Ford government must act to reduce unacceptable surgical and test backlog

May 10, 2021

The Ontario government must act immediately to reduce the unacceptable surgical and diagnostic test backlog says Unifor.

“The Ford government failed to quickly enact measures to protect Ontarians from the spread of COVID-19, such as paid sick days and priority vaccination access for essential workers,” said Unifor National President Jerry Dias. “Now the cancellation of elective surgeries and redirection of hospital resources to deal with third wave patients will cause further suffering and claim additional lives due to skyrocketing surgical and test backlogs.”

The postponement of elective surgeries and non-emergency diagnostic procedures during the pandemic has created a massive backlog that will take 3.5 years and 3 years respectively to clear, according to a new report by the Financial Accountability Office of Ontario (FAO).

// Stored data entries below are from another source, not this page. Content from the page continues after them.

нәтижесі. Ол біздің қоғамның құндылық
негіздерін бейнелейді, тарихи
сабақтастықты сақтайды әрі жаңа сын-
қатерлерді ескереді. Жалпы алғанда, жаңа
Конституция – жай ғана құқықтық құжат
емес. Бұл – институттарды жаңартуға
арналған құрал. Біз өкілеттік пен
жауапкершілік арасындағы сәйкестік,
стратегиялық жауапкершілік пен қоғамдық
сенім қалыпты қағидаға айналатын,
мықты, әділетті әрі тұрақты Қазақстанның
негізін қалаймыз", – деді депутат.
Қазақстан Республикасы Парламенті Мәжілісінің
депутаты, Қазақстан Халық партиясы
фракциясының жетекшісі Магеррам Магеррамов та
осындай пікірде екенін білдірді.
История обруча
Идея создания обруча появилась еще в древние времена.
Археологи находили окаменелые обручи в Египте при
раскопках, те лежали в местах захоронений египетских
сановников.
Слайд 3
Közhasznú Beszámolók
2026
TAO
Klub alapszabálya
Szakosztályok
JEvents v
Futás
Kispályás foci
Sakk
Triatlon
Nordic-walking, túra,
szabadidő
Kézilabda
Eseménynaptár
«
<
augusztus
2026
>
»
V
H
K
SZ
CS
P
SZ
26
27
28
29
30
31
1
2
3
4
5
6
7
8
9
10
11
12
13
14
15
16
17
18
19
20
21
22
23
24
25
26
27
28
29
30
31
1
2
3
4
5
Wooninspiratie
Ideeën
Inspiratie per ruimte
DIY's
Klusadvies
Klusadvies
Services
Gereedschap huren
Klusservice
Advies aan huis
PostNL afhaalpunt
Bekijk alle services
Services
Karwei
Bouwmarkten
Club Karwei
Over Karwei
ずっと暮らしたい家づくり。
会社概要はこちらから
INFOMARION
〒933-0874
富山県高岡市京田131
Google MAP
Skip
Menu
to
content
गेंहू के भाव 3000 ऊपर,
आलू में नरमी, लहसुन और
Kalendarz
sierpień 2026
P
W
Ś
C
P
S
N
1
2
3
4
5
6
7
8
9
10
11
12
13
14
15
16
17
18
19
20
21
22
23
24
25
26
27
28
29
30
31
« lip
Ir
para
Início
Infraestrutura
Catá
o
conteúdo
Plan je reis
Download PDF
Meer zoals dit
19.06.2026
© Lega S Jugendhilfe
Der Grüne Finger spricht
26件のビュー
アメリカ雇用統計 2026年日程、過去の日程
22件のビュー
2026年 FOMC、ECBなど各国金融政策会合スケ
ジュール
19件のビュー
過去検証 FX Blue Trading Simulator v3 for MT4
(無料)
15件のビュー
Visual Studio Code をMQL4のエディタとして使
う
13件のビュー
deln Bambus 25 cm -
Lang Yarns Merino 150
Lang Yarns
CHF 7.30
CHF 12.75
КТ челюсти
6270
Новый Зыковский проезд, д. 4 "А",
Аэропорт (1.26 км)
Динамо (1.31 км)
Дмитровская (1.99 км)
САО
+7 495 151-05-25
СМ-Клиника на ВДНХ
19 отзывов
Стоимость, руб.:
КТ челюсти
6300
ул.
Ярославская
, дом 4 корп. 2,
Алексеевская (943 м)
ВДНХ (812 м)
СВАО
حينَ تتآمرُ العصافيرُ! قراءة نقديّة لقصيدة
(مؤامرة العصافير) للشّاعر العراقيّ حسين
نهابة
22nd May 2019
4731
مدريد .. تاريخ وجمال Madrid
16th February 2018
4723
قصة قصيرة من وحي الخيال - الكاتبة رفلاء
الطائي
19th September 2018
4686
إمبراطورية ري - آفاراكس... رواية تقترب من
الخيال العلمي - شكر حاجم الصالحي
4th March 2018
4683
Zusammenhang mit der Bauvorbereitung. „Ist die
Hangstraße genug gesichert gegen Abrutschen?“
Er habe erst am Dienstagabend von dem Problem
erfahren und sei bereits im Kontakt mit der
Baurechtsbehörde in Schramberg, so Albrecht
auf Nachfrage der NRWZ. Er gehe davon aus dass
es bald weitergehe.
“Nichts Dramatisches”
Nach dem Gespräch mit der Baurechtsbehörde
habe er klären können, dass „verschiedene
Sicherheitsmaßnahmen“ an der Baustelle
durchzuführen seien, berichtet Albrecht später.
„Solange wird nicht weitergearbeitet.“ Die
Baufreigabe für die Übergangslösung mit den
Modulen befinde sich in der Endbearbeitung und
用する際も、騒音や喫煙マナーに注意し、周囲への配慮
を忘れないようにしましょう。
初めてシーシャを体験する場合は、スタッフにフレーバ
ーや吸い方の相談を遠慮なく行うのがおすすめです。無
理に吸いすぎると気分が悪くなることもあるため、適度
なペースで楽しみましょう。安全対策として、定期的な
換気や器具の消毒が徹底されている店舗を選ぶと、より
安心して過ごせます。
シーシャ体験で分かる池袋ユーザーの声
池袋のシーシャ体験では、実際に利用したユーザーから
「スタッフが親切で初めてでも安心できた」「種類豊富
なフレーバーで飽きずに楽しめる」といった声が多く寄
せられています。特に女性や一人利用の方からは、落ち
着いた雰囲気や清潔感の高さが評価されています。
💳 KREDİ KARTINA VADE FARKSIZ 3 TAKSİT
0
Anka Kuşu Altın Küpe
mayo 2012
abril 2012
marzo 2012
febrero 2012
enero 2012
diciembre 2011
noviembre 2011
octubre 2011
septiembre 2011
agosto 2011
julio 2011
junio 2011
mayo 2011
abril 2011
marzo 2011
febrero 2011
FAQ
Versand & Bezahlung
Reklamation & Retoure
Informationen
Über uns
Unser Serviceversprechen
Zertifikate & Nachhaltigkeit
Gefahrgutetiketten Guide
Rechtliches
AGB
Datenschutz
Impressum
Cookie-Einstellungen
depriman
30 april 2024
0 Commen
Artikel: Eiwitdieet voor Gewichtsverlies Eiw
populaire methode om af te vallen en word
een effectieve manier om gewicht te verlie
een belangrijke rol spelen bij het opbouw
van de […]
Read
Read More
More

“Allowing people to continue to suffer while awaiting surgery and negating the benefits of early diagnosis by delaying vital medical tests is unconscionable,” said Unifor Ontario Regional Director Naureen Rizvi. “This report reflects not only the historical gap in health care funding in Ontario, but confirms that the government’s spending plan will make the backlog issue even worse, with the 2021 budget falling $700 million short of the $1.3 billion required.”

The FAO projects an elective surgery backlog of 419,200 procedures and diagnostic backlog of 2.5 million procedures by end of September 2021.

The province’s spending plan in budget 2021 calls for an average annual 0.5% decline in real per capita spending from 2019-20 to 2029-30, despite the FAO projecting that almost double that amount will be needed based on current program design and commitments. By 2030, the FAO estimates a cumulative funding shortfall of $61.9 billion.

“While there is no denying the strain that COVID-19 has put on healthcare the government cannot blame the pandemic alone for the projected surgical and testing delays,” said Dias. “This is the result of a chronically underfunded system and the only way to fix it is by investing now, not next budget, not during the next election campaign, but tomorrow.”